== SOURCE TEXT
A new study presented at the 2013 Clinical Congress of the American College of Surgeons suggests that the current practice of considering same-hospital readmission rates by the Centers for Medicare & Medicaid Services (CMS) in penalizing readmission to hospitals is unreliable compared in predicting all-hospital readmission rates.
"With increasing penalization for readmissions rates, hospitals need complete information to effectively target areas for quality improvement," said study coauthor Andrew Gonzalez, MD, JD, MPH, a research fellow in vascular surgery at the Center for Healthcare Outcomes and Policy, University of Michigan, Ann Arbor. "Under the current model, hospitals are attempting to solve the readmissions problem without havng all the puzzle pieces-they know about read-missions to their own facilities, but not about readmissions to other facilities."
For the University of Michigan study, researchers evaluated three years of data on 660,700 Medicare patients undergoing one of three major surgical operations: coronary artery bypass grafts, hip fracture repair, and colectomy. Within this group, 86,200 patients (about 13 percent overall), had at least one readmission within 30 days of their operation. Within that 13 percent, 54,264, or about two-thirds, were readmitted to the same hospital.
"When you look at reclassification over all of the quintiles of performance, the take home message is that about 42 percent of hospitals reclassify," Dr. Gonzalez said. "Unless you are a top or bottom performer for readmissions, your same-hospital readmission rate may be very misleading. That's why using the same-hospital readmission rate is an unreliable predictor for your all-hospital readmission rate, but that rate is exactly what CMS penalizes hospitals for."
The researchers conclude that in order to decrease readmissions and improve quality of care, hospitals need to have access to real-time data. This access could come in a number of forms, including a surgical quality improvement collaborative where information is quickly and easily exchanged among participants.
"As it currently stands, CMS sends institutions annual hospital-specific reports," Dr. Gonzalez explained. "These reports include the institution's all-hospital readmission rate, and, moreover, the provider IDs for all the other hospitals to which an institution's patients were readmitted. Yet upon receipt, the information is already a year old. The incorporation of real-time data might significantly improve the efficiency of the quality improvement cycle."
====
TASKS TO PERFORM:
[1] From the readmissions article, retype the stretch from "For the University" through "the same hospital.".
[2] According to the readmissions article, which three major surgical operations did the Medicare patients in the University of Michigan study undergo?
The lines after the readmissions article are not needed.
== ENTRIES SUPPLIED
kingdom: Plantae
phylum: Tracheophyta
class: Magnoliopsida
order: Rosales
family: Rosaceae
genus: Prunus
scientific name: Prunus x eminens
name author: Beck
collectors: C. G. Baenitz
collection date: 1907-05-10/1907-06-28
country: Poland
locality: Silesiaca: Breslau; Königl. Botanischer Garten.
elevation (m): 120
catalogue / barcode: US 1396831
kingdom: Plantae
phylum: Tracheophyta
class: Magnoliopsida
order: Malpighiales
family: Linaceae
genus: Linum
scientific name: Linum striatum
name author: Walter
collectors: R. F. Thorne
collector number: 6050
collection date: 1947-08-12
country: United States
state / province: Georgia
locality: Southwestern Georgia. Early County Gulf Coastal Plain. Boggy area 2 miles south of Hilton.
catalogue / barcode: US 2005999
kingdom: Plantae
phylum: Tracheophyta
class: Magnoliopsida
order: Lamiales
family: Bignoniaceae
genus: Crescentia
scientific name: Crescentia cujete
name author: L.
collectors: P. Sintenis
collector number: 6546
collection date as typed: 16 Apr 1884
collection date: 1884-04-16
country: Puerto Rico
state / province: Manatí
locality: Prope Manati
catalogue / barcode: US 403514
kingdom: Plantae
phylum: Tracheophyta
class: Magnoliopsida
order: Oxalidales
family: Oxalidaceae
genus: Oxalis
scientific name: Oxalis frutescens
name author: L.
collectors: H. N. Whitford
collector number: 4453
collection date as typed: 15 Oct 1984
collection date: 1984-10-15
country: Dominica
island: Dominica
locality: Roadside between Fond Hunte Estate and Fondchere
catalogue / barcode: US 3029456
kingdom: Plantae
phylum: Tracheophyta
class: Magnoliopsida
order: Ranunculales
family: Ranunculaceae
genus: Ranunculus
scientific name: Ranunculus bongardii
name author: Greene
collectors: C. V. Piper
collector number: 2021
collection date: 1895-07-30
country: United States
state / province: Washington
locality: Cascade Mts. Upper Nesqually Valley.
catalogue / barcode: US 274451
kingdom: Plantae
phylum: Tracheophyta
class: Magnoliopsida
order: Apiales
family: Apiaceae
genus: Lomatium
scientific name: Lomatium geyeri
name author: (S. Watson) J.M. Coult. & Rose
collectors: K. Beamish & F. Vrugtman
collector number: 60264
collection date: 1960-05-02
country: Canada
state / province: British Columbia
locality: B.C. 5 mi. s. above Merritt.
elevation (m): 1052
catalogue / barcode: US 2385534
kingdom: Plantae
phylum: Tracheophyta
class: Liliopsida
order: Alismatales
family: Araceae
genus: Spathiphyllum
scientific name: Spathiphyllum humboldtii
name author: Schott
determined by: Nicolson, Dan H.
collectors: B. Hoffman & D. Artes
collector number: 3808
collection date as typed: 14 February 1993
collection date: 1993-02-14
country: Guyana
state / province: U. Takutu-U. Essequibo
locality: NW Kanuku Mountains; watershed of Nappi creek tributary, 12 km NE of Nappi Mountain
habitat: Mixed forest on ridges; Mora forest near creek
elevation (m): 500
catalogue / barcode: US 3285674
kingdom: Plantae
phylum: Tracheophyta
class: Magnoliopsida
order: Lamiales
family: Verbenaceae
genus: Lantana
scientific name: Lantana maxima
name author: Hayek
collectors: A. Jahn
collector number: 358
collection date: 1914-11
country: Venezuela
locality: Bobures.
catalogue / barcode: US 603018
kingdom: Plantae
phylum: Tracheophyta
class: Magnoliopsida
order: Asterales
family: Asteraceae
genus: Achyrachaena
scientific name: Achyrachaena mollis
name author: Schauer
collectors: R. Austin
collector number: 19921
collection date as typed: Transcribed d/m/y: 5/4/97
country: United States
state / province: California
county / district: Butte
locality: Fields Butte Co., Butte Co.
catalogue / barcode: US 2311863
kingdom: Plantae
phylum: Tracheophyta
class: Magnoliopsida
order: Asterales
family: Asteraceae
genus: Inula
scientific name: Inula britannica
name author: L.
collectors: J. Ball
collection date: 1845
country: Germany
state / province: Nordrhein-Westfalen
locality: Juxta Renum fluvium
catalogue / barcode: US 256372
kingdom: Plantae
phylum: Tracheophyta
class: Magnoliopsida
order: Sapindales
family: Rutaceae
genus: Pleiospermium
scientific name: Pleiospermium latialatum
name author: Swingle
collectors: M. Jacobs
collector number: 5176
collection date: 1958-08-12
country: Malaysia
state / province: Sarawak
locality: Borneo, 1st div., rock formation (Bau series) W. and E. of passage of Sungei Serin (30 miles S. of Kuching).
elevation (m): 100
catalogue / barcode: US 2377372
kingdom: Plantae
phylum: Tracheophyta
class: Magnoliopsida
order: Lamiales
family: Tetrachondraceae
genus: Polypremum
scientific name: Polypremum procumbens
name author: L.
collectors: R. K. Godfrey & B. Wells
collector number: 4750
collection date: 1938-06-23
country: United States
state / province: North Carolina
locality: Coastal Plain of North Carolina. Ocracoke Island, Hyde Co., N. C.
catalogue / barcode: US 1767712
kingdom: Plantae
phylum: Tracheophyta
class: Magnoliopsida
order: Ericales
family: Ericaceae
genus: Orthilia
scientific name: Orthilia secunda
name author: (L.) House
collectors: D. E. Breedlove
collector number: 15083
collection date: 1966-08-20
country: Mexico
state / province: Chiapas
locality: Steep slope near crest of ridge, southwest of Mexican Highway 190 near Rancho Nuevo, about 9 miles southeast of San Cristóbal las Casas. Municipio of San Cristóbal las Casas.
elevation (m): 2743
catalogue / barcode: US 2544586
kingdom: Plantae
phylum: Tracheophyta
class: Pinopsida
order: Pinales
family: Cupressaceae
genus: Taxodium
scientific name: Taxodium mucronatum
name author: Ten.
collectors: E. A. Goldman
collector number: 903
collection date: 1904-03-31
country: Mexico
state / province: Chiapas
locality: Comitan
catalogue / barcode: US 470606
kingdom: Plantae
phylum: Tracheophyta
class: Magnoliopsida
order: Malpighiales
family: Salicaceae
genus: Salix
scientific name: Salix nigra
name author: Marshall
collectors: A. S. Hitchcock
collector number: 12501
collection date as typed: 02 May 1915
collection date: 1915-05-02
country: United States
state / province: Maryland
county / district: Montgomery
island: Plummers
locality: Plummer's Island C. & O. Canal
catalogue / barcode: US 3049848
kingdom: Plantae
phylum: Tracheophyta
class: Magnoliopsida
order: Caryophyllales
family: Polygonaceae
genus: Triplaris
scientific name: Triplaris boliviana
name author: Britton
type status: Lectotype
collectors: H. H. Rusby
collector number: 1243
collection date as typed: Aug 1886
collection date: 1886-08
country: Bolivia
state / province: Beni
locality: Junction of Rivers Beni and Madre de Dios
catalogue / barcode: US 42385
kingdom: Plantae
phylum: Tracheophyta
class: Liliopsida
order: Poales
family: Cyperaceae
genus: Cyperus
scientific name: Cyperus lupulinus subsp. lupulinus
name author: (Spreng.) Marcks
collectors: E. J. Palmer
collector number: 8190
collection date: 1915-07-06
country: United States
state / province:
====
SOLUTIONS BELOW:
[1]
For the University of Michigan study, researchers evaluated three years of data on 660,700 Medicare patients undergoing one of three major surgical operations: coronary artery bypass grafts, hip fracture repair, and colectomy. Within this group, 86,200 patients (about 13 percent overall), had at least one readmission within 30 days of their operation. Within that 13 percent, 54,264, or about two-thirds, were readmitted to the same hospital.

[2] Coronary artery bypass grafts, hip fracture repair, and colectomy.